In [1]:
import pyspark

In [6]:
from pyspark.sql import SparkSession

In [7]:
spark = SparkSession \
        .builder \
        .appName("Python Spark SQL basic example") \
        .config("spark.some.config.option", "some-value") \
        .getOrCreate()

In [8]:
spark

In [9]:
# DataFrame 생성 - 대표적인 구조적 API
myRange = spark.range(1000).toDF("number")
myRange

DataFrame[number: bigint]

In [10]:
# 트랜스포메이션 - 아직 실행 X
disvisBy2 = myRange.where("number % 2 = 0")
disvisBy2

DataFrame[number: bigint]

In [15]:
# 액션 - 실제 실행
import time

start = time.time()
print(myRange.count())
print(f"{time.time()-start:.2f} sec")

start = time.time()
print(disvisBy2.count())
print(f"{time.time()-start:.2f} sec")

start = time.time()
print(disvisBy2.count())
print(f"{time.time()-start:.2f} sec")

1000
2.27 sec
500
0.40 sec
500
0.19 sec


## flightData2015

In [16]:
flightData2015 = spark\
    .read\
    .option("inferSchema", "true")\
    .option("header", "true")\
    .csv("../data/flight-data/csv/2015-summary.csv")

In [17]:
flightData2015.take(3)

[Row(DEST_COUNTRY_NAME='United States', ORIGIN_COUNTRY_NAME='Romania', count=15),
 Row(DEST_COUNTRY_NAME='United States', ORIGIN_COUNTRY_NAME='Croatia', count=1),
 Row(DEST_COUNTRY_NAME='United States', ORIGIN_COUNTRY_NAME='Ireland', count=344)]

In [19]:
type(flightData2015)

### 데이터 목록
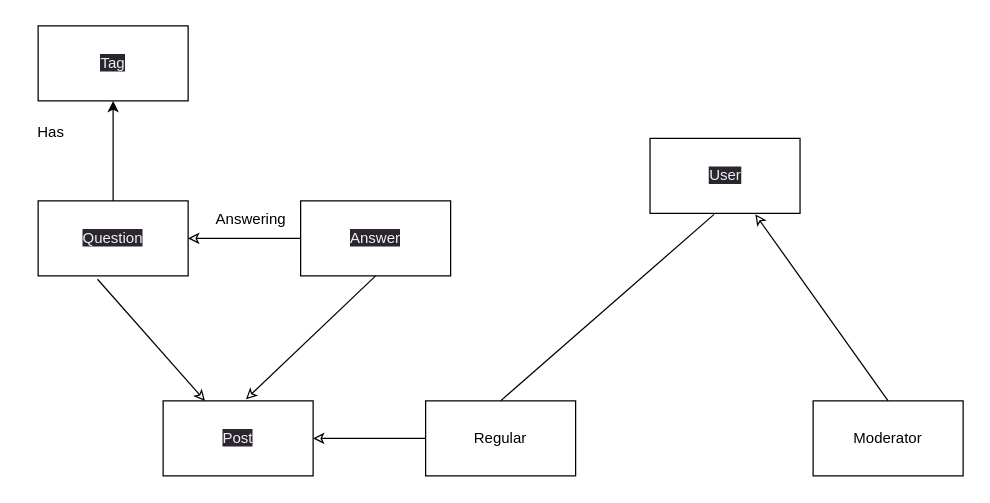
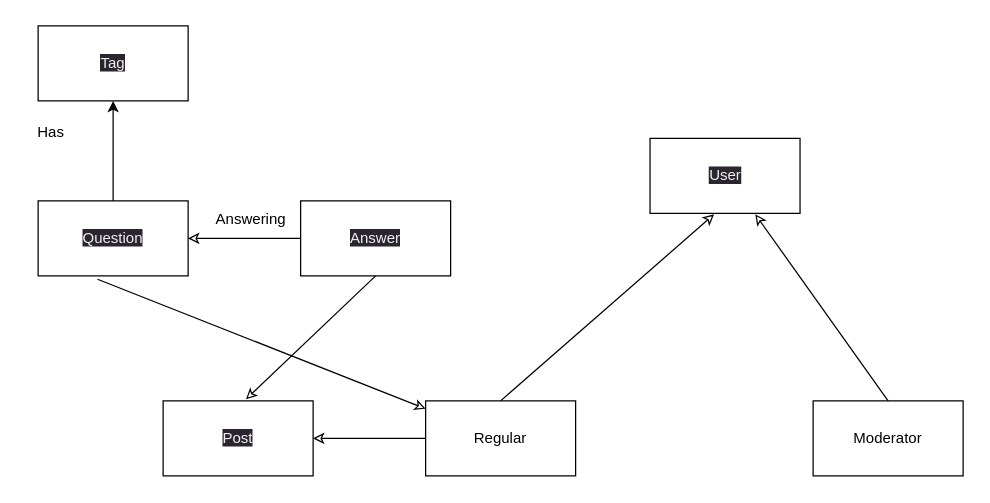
  <mxCell id="0" />
  <mxCell id="1" parent="0" />
  <mxCell id="2" value="&lt;span style=&quot;color: rgb(240, 240, 240); font-family: Helvetica; font-size: 12px; font-style: normal; font-variant-ligatures: normal; font-variant-caps: normal; font-weight: 400; letter-spacing: normal; orphans: 2; text-align: center; text-indent: 0px; text-transform: none; widows: 2; word-spacing: 0px; -webkit-text-stroke-width: 0px; background-color: rgb(42, 37, 47); text-decoration-thickness: initial; text-decoration-style: initial; text-decoration-color: initial; float: none; display: inline !important;&quot;&gt;User&lt;/span&gt;" style="rounded=0;whiteSpace=wrap;html=1;" parent="1" vertex="1"><mxGeometry x="519.53" y="110" width="120" height="60" as="geometry" /></mxCell>
- <mxCell id="3" style="edgeStyle=none;html=1;entryX=0.427;entryY=1.013;entryDx=0;entryDy=0;entryPerimeter=0;endArrow=none;endFill=0;exitX=0.5;exitY=0;exitDx=0;exitDy=0;" edge="1" parent="1" source="5" target="2"><mxGeometry relative="1" as="geometry"><mxPoint x="469.999" y="270" as="sourcePoint" /></mxGeometry></mxCell>
+ <mxCell id="3" style="edgeStyle=none;html=1;entryX=0.427;entryY=1.013;entryDx=0;entryDy=0;entryPerimeter=0;endArrow=classic;endFill=0;exitX=0.5;exitY=0;exitDx=0;exitDy=0;" edge="1" parent="1" source="5" target="2"><mxGeometry relative="1" as="geometry"><mxPoint x="469.999" y="270" as="sourcePoint" /></mxGeometry></mxCell>
  <mxCell id="4" style="edgeStyle=none;html=1;endArrow=classic;endFill=0;" edge="1" parent="1" source="5"><mxGeometry relative="1" as="geometry"><mxPoint x="250" y="350" as="targetPoint" /></mxGeometry></mxCell>
  <mxCell id="5" value="Regular" style="rounded=0;whiteSpace=wrap;html=1;" vertex="1" parent="1"><mxGeometry x="340" y="320" width="120" height="60" as="geometry" /></mxCell>
  <mxCell id="6" value="Moderator" style="rounded=0;whiteSpace=wrap;html=1;" vertex="1" parent="1"><mxGeometry x="650" y="320" width="120" height="60" as="geometry" /></mxCell>
  <mxCell id="7" style="edgeStyle=none;html=1;entryX=0.5;entryY=1;entryDx=0;entryDy=0;" edge="1" parent="1" source="8" target="11"><mxGeometry relative="1" as="geometry" /></mxCell>
  <mxCell id="8" value="&lt;span style=&quot;color: rgb(240, 240, 240); font-family: Helvetica; font-size: 12px; font-style: normal; font-variant-ligatures: normal; font-variant-caps: normal; font-weight: 400; letter-spacing: normal; orphans: 2; text-align: center; text-indent: 0px; text-transform: none; widows: 2; word-spacing: 0px; -webkit-text-stroke-width: 0px; background-color: rgb(42, 37, 47); text-decoration-thickness: initial; text-decoration-style: initial; text-decoration-color: initial; float: none; display: inline !important;&quot;&gt;Question&lt;/span&gt;" style="rounded=0;whiteSpace=wrap;html=1;" vertex="1" parent="1"><mxGeometry x="30" y="160" width="120" height="60" as="geometry" /></mxCell>
  <mxCell id="9" style="edgeStyle=none;html=1;entryX=1;entryY=0.5;entryDx=0;entryDy=0;endArrow=classic;endFill=0;" edge="1" parent="1" source="10" target="8"><mxGeometry relative="1" as="geometry" /></mxCell>
  <mxCell id="10" value="&lt;span style=&quot;color: rgb(240, 240, 240); font-family: Helvetica; font-size: 12px; font-style: normal; font-variant-ligatures: normal; font-variant-caps: normal; font-weight: 400; letter-spacing: normal; orphans: 2; text-align: center; text-indent: 0px; text-transform: none; widows: 2; word-spacing: 0px; -webkit-text-stroke-width: 0px; background-color: rgb(42, 37, 47); text-decoration-thickness: initial; text-decoration-style: initial; text-decoration-color: initial; float: none; display: inline !important;&quot;&gt;Answer&lt;/span&gt;" style="rounded=0;whiteSpace=wrap;html=1;" vertex="1" parent="1"><mxGeometry x="240" y="160" width="120" height="60" as="geometry" /></mxCell>
  <mxCell id="11" value="&lt;span style=&quot;color: rgb(240, 240, 240); font-family: Helvetica; font-size: 12px; font-style: normal; font-variant-ligatures: normal; font-variant-caps: normal; font-weight: 400; letter-spacing: normal; orphans: 2; text-align: center; text-indent: 0px; text-transform: none; widows: 2; word-spacing: 0px; -webkit-text-stroke-width: 0px; background-color: rgb(42, 37, 47); text-decoration-thickness: initial; text-decoration-style: initial; text-decoration-color: initial; float: none; display: inline !important;&quot;&gt;Tag&lt;/span&gt;" style="rounded=0;whiteSpace=wrap;html=1;" vertex="1" parent="1"><mxGeometry x="30" y="20" width="120" height="60" as="geometry" /></mxCell>
  <mxCell id="12" value="Has" style="text;html=1;align=center;verticalAlign=middle;resizable=0;points=[];autosize=1;strokeColor=none;fillColor=none;" vertex="1" parent="1"><mxGeometry x="20" y="90" width="40" height="30" as="geometry" /></mxCell>
  <mxCell id="13" value="Answering" style="text;html=1;align=center;verticalAlign=middle;resizable=0;points=[];autosize=1;strokeColor=none;fillColor=none;" vertex="1" parent="1"><mxGeometry x="160" y="160" width="80" height="30" as="geometry" /></mxCell>
  <mxCell id="14" style="edgeStyle=none;html=1;entryX=0.702;entryY=1.013;entryDx=0;entryDy=0;entryPerimeter=0;endArrow=classic;endFill=0;exitX=0.5;exitY=0;exitDx=0;exitDy=0;" edge="1" parent="1" source="6" target="2"><mxGeometry relative="1" as="geometry"><mxPoint x="719.53" y="270" as="sourcePoint" /><mxPoint x="580.77" y="180.78" as="targetPoint" /></mxGeometry></mxCell>
  <mxCell id="15" value="&lt;span style=&quot;color: rgb(240, 240, 240); font-family: Helvetica; font-size: 12px; font-style: normal; font-variant-ligatures: normal; font-variant-caps: normal; font-weight: 400; letter-spacing: normal; orphans: 2; text-align: center; text-indent: 0px; text-transform: none; widows: 2; word-spacing: 0px; -webkit-text-stroke-width: 0px; background-color: rgb(42, 37, 47); text-decoration-thickness: initial; text-decoration-style: initial; text-decoration-color: initial; float: none; display: inline !important;&quot;&gt;Post&lt;/span&gt;" style="rounded=0;whiteSpace=wrap;html=1;" vertex="1" parent="1"><mxGeometry x="130" y="320" width="120" height="60" as="geometry" /></mxCell>
  <mxCell id="16" style="edgeStyle=none;html=1;entryX=0.552;entryY=-0.021;entryDx=0;entryDy=0;entryPerimeter=0;endArrow=classic;endFill=0;exitX=0.5;exitY=1;exitDx=0;exitDy=0;" edge="1" parent="1" source="10" target="15"><mxGeometry relative="1" as="geometry"><mxPoint x="374.999" y="189.61" as="sourcePoint" /><mxPoint x="475.77" y="90.39" as="targetPoint" /></mxGeometry></mxCell>
- <mxCell id="17" style="edgeStyle=none;html=1;endArrow=classic;endFill=0;exitX=0.396;exitY=1.045;exitDx=0;exitDy=0;exitPerimeter=0;" edge="1" parent="1" source="8" target="15"><mxGeometry relative="1" as="geometry"><mxPoint x="80" y="240" as="sourcePoint" /><mxPoint x="20" y="308.56" as="targetPoint" /></mxGeometry></mxCell>
+ <mxCell id="17" style="edgeStyle=none;html=1;endArrow=classic;endFill=0;exitX=0.396;exitY=1.045;exitDx=0;exitDy=0;exitPerimeter=0;" edge="1" parent="1" source="8" target="5"><mxGeometry relative="1" as="geometry"><mxPoint x="80" y="240" as="sourcePoint" /><mxPoint x="20" y="308.56" as="targetPoint" /></mxGeometry></mxCell>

### 해야 할 일
a: PySpark 예제에서 "## flightData2015"로 시작해 "flightData2015.take(3)"까지 이어지는 부분을 한 글자도 바꾸지 말고 그대로 적으세요.
b: PySpark 예제를 보고 다음 물음에 답하세요.
(i) appName에 넘긴 이름은 무엇입니까?
(ii) myRange.count()를 출력한 값은 얼마입니까?
(iii) flightData2015.take(3) 결과의 첫 번째 Row에서 ORIGIN_COUNTRY_NAME 값은 무엇입니까?
목록은 여기에 전혀 쓰이지 않습니다.

### 과제별 풀이
a:
## flightData2015

In [16]:
flightData2015 = spark\
    .read\
    .option("inferSchema", "true")\
    .option("header", "true")\
    .csv("../data/flight-data/csv/2015-summary.csv")

In [17]:
flightData2015.take(3)

b:
(i) "Python Spark SQL basic example"
(ii) 1000
(iii) 'Romania'